━━ Information
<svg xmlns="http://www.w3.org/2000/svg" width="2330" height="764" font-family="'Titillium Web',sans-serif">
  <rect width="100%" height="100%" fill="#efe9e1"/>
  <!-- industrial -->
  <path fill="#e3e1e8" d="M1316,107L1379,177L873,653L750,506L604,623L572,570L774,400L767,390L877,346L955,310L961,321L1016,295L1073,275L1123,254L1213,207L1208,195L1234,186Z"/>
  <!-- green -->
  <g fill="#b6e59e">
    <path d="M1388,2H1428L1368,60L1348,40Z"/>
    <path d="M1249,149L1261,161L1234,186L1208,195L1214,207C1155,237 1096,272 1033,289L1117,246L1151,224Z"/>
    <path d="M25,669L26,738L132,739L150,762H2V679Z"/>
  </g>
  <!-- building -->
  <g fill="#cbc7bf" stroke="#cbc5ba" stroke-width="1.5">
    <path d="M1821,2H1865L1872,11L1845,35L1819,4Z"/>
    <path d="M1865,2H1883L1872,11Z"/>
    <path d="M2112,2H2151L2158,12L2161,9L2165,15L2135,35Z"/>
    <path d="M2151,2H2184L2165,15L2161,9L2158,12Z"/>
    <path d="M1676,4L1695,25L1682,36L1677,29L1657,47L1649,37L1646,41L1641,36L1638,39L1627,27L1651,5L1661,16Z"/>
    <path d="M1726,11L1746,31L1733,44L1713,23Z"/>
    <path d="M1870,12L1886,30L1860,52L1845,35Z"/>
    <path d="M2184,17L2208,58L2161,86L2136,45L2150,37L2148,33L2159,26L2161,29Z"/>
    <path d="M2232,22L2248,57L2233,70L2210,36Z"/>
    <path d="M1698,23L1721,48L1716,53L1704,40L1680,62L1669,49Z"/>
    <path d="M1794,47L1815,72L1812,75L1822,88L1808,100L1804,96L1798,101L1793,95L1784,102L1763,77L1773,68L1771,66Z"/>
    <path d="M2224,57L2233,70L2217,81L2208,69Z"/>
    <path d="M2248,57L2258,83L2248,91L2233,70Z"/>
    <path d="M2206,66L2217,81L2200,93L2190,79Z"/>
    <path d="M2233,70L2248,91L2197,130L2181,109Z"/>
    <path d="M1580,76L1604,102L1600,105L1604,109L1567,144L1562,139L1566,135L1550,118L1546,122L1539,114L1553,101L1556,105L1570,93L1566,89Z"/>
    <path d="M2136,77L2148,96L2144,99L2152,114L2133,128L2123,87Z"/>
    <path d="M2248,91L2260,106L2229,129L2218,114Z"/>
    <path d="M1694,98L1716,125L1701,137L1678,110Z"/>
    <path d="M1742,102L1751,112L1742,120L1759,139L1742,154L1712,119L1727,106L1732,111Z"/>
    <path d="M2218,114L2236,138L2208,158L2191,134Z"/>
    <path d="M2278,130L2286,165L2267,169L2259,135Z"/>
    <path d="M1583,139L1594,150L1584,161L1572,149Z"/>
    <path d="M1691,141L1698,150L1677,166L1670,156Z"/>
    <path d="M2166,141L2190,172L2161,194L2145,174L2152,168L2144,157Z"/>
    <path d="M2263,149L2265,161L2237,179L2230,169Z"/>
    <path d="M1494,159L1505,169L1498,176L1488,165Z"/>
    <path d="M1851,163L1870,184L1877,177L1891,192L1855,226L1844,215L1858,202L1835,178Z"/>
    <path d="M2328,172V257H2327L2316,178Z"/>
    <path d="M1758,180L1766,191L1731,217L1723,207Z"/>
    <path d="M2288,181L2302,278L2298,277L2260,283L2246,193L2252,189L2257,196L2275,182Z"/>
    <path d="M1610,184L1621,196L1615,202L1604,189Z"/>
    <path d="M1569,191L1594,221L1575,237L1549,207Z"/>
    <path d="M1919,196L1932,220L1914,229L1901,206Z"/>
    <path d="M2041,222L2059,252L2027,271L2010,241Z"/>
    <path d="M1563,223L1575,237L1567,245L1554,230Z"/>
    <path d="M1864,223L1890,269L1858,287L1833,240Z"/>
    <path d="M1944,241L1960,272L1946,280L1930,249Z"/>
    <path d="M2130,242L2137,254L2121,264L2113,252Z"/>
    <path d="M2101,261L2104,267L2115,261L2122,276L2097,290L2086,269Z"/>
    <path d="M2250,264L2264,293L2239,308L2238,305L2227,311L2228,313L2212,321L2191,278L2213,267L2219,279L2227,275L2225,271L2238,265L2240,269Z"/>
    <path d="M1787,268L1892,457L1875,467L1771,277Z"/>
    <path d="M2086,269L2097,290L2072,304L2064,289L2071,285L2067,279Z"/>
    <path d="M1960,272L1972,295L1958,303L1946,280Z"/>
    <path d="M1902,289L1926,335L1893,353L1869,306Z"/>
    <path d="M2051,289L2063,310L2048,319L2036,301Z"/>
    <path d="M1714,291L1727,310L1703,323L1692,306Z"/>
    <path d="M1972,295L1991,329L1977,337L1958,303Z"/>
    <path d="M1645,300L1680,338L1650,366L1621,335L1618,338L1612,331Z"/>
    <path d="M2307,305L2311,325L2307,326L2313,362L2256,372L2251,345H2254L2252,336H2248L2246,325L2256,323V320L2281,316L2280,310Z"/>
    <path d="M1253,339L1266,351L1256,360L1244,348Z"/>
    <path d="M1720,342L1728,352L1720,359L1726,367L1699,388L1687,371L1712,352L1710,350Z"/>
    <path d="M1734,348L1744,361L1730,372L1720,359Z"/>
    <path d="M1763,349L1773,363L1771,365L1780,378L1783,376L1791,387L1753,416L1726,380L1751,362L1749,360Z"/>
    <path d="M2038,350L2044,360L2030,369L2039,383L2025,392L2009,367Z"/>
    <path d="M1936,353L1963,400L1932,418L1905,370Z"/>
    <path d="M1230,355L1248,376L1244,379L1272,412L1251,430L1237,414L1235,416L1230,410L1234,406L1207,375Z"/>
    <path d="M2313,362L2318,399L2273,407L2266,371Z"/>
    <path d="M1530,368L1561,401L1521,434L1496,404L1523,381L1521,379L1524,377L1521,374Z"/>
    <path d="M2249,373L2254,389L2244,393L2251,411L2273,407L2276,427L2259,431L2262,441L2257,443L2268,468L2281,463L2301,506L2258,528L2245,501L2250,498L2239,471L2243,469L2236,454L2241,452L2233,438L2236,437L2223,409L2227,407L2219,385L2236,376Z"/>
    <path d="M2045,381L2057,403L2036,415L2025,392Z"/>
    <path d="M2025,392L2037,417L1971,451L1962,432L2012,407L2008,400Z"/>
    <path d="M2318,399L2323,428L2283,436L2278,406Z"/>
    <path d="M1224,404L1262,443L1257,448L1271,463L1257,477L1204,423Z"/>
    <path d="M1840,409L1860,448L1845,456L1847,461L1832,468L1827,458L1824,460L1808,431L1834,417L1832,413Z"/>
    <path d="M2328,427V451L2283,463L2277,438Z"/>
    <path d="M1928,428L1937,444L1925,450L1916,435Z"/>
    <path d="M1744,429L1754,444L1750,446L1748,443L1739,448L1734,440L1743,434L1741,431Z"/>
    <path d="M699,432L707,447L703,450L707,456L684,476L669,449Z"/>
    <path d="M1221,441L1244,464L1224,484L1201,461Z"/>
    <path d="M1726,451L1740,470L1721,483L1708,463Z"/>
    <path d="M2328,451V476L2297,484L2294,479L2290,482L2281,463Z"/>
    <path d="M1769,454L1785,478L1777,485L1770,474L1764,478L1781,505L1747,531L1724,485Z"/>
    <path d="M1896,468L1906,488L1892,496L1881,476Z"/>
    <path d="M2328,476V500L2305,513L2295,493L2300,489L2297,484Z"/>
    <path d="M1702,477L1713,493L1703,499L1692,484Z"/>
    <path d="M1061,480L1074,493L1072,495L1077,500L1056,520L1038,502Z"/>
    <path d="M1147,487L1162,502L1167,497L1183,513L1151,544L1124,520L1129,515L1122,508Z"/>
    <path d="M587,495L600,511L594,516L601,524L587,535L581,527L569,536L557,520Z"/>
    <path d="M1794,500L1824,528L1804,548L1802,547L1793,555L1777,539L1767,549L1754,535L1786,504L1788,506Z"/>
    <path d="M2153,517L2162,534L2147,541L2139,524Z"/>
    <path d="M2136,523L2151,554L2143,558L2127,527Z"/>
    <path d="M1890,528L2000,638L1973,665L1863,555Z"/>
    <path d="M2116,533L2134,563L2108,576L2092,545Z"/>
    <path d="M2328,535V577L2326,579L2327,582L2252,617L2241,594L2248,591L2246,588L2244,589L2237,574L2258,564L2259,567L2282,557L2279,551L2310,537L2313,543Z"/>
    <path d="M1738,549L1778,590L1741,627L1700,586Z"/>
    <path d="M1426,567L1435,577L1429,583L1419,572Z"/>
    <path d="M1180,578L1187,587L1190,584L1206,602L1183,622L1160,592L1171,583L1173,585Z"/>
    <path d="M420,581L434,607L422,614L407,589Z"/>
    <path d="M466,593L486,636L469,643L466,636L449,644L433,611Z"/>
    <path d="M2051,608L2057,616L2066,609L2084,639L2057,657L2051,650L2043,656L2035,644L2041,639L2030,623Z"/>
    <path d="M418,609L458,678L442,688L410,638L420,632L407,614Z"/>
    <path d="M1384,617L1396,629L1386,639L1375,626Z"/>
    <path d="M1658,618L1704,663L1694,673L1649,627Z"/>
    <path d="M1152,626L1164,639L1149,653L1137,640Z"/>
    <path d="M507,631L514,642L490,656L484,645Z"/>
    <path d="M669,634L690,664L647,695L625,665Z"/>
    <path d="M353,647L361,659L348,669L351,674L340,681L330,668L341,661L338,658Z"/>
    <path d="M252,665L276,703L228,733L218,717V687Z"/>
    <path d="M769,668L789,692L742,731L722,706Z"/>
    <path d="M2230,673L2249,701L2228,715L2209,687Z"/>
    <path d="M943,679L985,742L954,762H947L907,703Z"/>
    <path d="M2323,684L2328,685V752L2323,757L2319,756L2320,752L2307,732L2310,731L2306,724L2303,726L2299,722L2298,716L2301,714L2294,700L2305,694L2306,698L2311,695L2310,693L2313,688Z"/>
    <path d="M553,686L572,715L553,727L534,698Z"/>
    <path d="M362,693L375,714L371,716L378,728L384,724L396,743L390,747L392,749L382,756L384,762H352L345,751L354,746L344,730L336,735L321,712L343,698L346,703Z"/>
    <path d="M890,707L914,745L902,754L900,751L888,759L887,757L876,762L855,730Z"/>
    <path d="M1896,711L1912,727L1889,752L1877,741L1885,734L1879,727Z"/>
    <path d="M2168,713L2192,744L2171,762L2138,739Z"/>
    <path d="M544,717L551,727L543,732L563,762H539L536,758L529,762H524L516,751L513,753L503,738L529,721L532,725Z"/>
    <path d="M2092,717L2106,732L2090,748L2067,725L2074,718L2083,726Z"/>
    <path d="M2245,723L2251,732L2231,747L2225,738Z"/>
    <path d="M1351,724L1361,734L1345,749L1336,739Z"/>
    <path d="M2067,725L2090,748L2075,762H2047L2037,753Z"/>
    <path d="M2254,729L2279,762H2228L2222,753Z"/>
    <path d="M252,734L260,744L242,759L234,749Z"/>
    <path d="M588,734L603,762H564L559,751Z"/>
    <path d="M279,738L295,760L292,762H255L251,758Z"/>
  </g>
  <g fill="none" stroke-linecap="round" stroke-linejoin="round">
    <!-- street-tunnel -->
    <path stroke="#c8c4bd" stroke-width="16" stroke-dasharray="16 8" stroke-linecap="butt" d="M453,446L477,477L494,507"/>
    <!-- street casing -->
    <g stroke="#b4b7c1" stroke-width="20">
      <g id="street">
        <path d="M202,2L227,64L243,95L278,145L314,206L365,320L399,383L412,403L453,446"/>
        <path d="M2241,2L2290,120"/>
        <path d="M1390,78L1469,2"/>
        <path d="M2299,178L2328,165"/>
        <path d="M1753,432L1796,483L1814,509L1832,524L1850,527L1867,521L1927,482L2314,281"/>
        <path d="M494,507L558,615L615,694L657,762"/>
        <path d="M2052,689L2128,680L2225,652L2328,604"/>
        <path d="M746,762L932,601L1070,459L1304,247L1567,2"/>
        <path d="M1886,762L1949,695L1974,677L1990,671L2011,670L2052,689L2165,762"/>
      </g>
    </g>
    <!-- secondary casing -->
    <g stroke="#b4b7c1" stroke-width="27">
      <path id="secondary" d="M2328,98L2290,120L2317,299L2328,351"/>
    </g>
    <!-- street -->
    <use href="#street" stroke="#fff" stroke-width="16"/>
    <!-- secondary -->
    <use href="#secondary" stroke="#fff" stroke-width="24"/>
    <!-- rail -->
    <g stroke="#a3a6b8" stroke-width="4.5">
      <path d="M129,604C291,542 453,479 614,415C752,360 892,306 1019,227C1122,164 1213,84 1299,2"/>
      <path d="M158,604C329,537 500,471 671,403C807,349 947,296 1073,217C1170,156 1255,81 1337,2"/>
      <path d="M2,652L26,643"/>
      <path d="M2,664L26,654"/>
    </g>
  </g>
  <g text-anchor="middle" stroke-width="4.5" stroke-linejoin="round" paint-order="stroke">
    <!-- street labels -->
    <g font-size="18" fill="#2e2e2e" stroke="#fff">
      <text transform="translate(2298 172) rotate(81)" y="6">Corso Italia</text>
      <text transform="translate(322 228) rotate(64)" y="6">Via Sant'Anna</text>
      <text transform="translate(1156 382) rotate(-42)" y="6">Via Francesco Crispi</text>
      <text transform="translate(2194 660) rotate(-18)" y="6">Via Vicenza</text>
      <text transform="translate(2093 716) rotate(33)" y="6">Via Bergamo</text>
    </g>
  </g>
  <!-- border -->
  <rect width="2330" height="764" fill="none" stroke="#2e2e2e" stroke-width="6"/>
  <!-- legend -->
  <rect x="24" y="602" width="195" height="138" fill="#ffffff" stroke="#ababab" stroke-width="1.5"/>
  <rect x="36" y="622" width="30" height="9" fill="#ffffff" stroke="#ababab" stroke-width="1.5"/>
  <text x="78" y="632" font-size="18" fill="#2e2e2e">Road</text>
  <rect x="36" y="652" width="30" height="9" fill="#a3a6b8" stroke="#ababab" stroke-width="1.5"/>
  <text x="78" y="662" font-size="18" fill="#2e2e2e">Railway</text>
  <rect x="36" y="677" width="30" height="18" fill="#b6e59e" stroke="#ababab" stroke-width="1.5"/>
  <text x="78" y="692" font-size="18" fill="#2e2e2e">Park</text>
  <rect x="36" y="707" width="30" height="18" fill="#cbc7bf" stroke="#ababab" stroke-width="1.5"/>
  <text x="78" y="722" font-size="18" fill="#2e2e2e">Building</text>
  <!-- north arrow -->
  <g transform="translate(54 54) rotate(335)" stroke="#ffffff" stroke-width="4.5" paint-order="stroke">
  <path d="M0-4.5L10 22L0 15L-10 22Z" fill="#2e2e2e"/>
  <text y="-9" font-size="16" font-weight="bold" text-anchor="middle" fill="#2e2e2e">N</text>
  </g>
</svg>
━━━━
# Task item:
The lines above that hold the word "street" should be found and copied out.

# Answer for this exercise:
    <!-- street-tunnel -->
    <!-- street casing -->
      <g id="street">
    <!-- street -->
    <use href="#street" stroke="#fff" stroke-width="16"/>
    <!-- street labels -->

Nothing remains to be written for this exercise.